Angelonia angustifolia.

Angelonia angustifolia. (Carl Lewis, flickr)

Thanks to many years of dedicated plant hybridizing, it is now possible to have four seasons of color in our gardens if we include the color of foliage as well as flowering plants.

Starting with the bright color of winter aconite, which blooms in late winter with the hellebores, we can enjoy a succession of early-, mid-, and late-blooming spring bulbs.

Then come the early-blooming shrubs such as forsythia, flowering almond, viburnum, spirea, and lilac that are followed by the Siberian iris bloom that begins the succession of many other kinds of iris.

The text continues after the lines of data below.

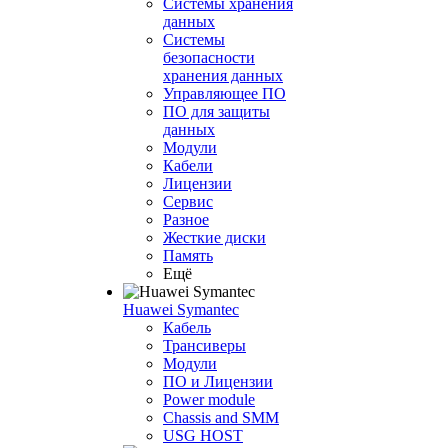
Системы хранения
данных
Системы
безопасности
хранения данных
Управляющее ПО
ПО для защиты
данных
Модули
Кабели
Лицензии
Сервис
Разное
Жесткие диски
Память
Ещё
Huawei Symantec
Кабель
Трансиверы
Модули
ПО и Лицензии
Power module
Chassis and SMM
USG HOST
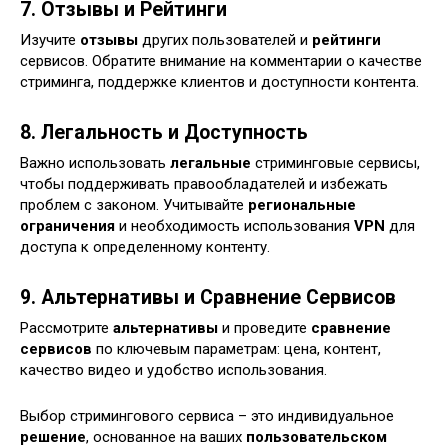
7. Отзывы и Рейтинги
Изучите
отзывы
других пользователей и
рейтинги
сервисов. Обратите внимание на комментарии о качестве
стриминга, поддержке клиентов и доступности контента.
8. Легальность и Доступность
Важно использовать
легальные
стриминговые сервисы,
чтобы поддерживать правообладателей и избежать
проблем с законом. Учитывайте
региональные
ограничения
и необходимость использования
VPN
для
доступа к определенному контенту.
9. Альтернативы и Сравнение Сервисов
Рассмотрите
альтернативы
и проведите
сравнение
сервисов
по ключевым параметрам: цена, контент,
качество видео и удобство использования.
Выбор стримингового сервиса – это индивидуальное
решение
, основанное на ваших
пользовательском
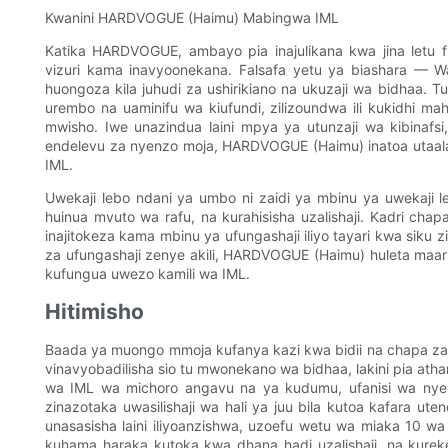
Kwanini HARDVOGUE (Haimu) Mabingwa IML
Katika HARDVOGUE, ambayo pia inajulikana kwa jina letu fu
vizuri kama inavyoonekana. Falsafa yetu ya biashara — W
huongoza kila juhudi za ushirikiano na ukuzaji wa bidhaa. 
urembo na uaminifu wa kiufundi, zilizoundwa ili kukidhi mah
mwisho. Iwe unazindua laini mpya ya utunzaji wa kibinaf
endelevu za nyenzo moja, HARDVOGUE (Haimu) inatoa utaala
IML.
Uwekaji lebo ndani ya umbo ni zaidi ya mbinu ya uwekaji l
huinua mvuto wa rafu, na kurahisisha uzalishaji. Kadri cha
inajitokeza kama mbinu ya ufungashaji iliyo tayari kwa siku 
za ufungashaji zenye akili, HARDVOGUE (Haimu) huleta maari
kufungua uwezo kamili wa IML.
Hitimisho
Baada ya muongo mmoja kufanya kazi kwa bidii na chapa za 
vinavyobadilisha sio tu mwonekano wa bidhaa, lakini pia ath
wa IML wa michoro angavu na ya kudumu, ufanisi wa nye
zinazotaka uwasilishaji wa hali ya juu bila kutoa kafara ut
unasasisha laini iliyoanzishwa, uzoefu wetu wa miaka 10 w
kuhama haraka kutoka kwa dhana hadi uzalishaji, na kurek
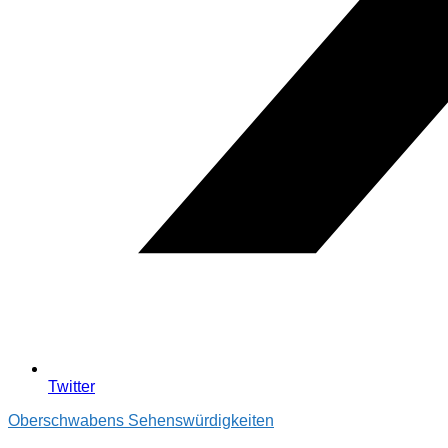
Twitter
Oberschwabens Sehenswürdigkeiten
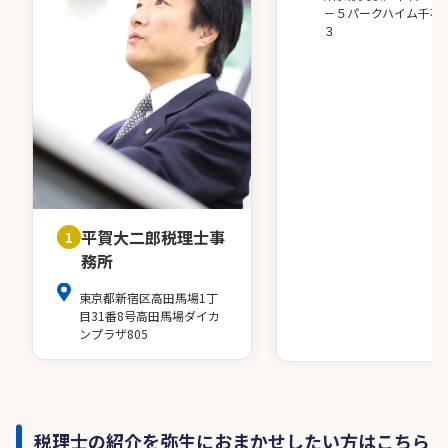
－５パークハイム千石
３
平賀大二郎税理士事
1
務所
東京都新宿区高田馬場1丁
目31番8号高田馬場ダイカ
ンプラザ805
税理士の紹介を弥生におまかせしたい方はこちら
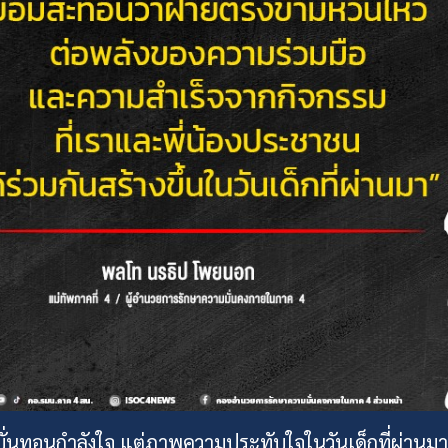
ทอนกำลังใจ แต่ภาพความประทับใจในวันเด็กที่ผ่านมาคือค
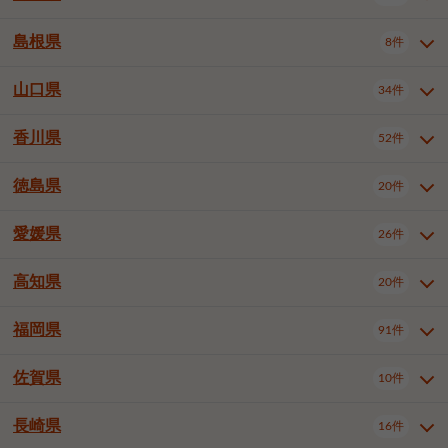
岡山市南区
倉敷市
津山市
6件
19件
7件
下伊那郡喬木村
木曽郡木曽町
1件
5件
広島市南区
広島市西区
10件
4件
島根県
8件
鳥取県全域
鳥取市
米子市
11件
2件
5件
笠岡市
総社市
瀬戸内市
1件
1件
1件
東筑摩郡麻績村
東筑摩郡山形村
1件
4件
広島市安佐南区
呉市
三原市
6件
2件
4件
倉吉市
西伯郡日吉津村
1件
3件
山口県
34件
島根県全域
松江市
出雲市
埴科郡坂城町
8件
5件
3件
1件
尾道市
福山市
東広島市
1件
12件
4件
香川県
廿日市市
安芸郡府中町
52件
1件
2件
山口県全域
下関市
宇部市
34件
7件
2件
安芸郡海田町
1件
山口市
防府市
下松市
9件
1件
6件
徳島県
20件
香川県全域
高松市
丸亀市
52件
41件
6件
岩国市
柳井市
周南市
4件
1件
1件
観音寺市
さぬき市
三豊市
1件
1件
1件
愛媛県
26件
徳島県全域
徳島市
阿南市
20件
13件
4件
山陽小野田市
3件
綾歌郡綾川町
2件
海部郡美波町
板野郡藍住町
1件
2件
高知県
20件
愛媛県全域
松山市
今治市
26件
13件
3件
宇和島市
新居浜市
西条市
1件
4件
1件
福岡県
91件
高知県全域
高知市
土佐市
20件
19件
1件
大洲市
四国中央市
東温市
1件
2件
1件
佐賀県
10件
福岡県全域
北九州市若松区
91件
2件
北九州市小倉北区
北九州市小倉南区
3件
3件
長崎県
16件
佐賀県全域
佐賀市
唐津市
10件
9件
1件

Peonies, and many other early summer perennial blossoms surround us in the garden as we plant our annuals, which supplement the color of the perennials right through until frost.

The most deer-resistant annuals for my garden are lantana, euphorbia, angelonia, million bells and salvia. I also try to include perennials with grey and chartreuse foliage that provides supplemental color and look striking with purple and blue.

I grow many rose of sharon, crepe myrtle, callicarpa, and itea shrubs as well as asters, hardy begonias and chrysanthemums to carry the garden color through the fall.

Then evergreens such as blue junipers combined with the chartreuse foliage, and the hollies with red berries light up the winter garden.

[Note: For two season of interest, look for deciduous shrubs that bloom in spring or summer and then later produce foliage color in the fall. Be sure to plant beautyberry (Callicarpa) with purple berries in the fall. Blue birds love them!]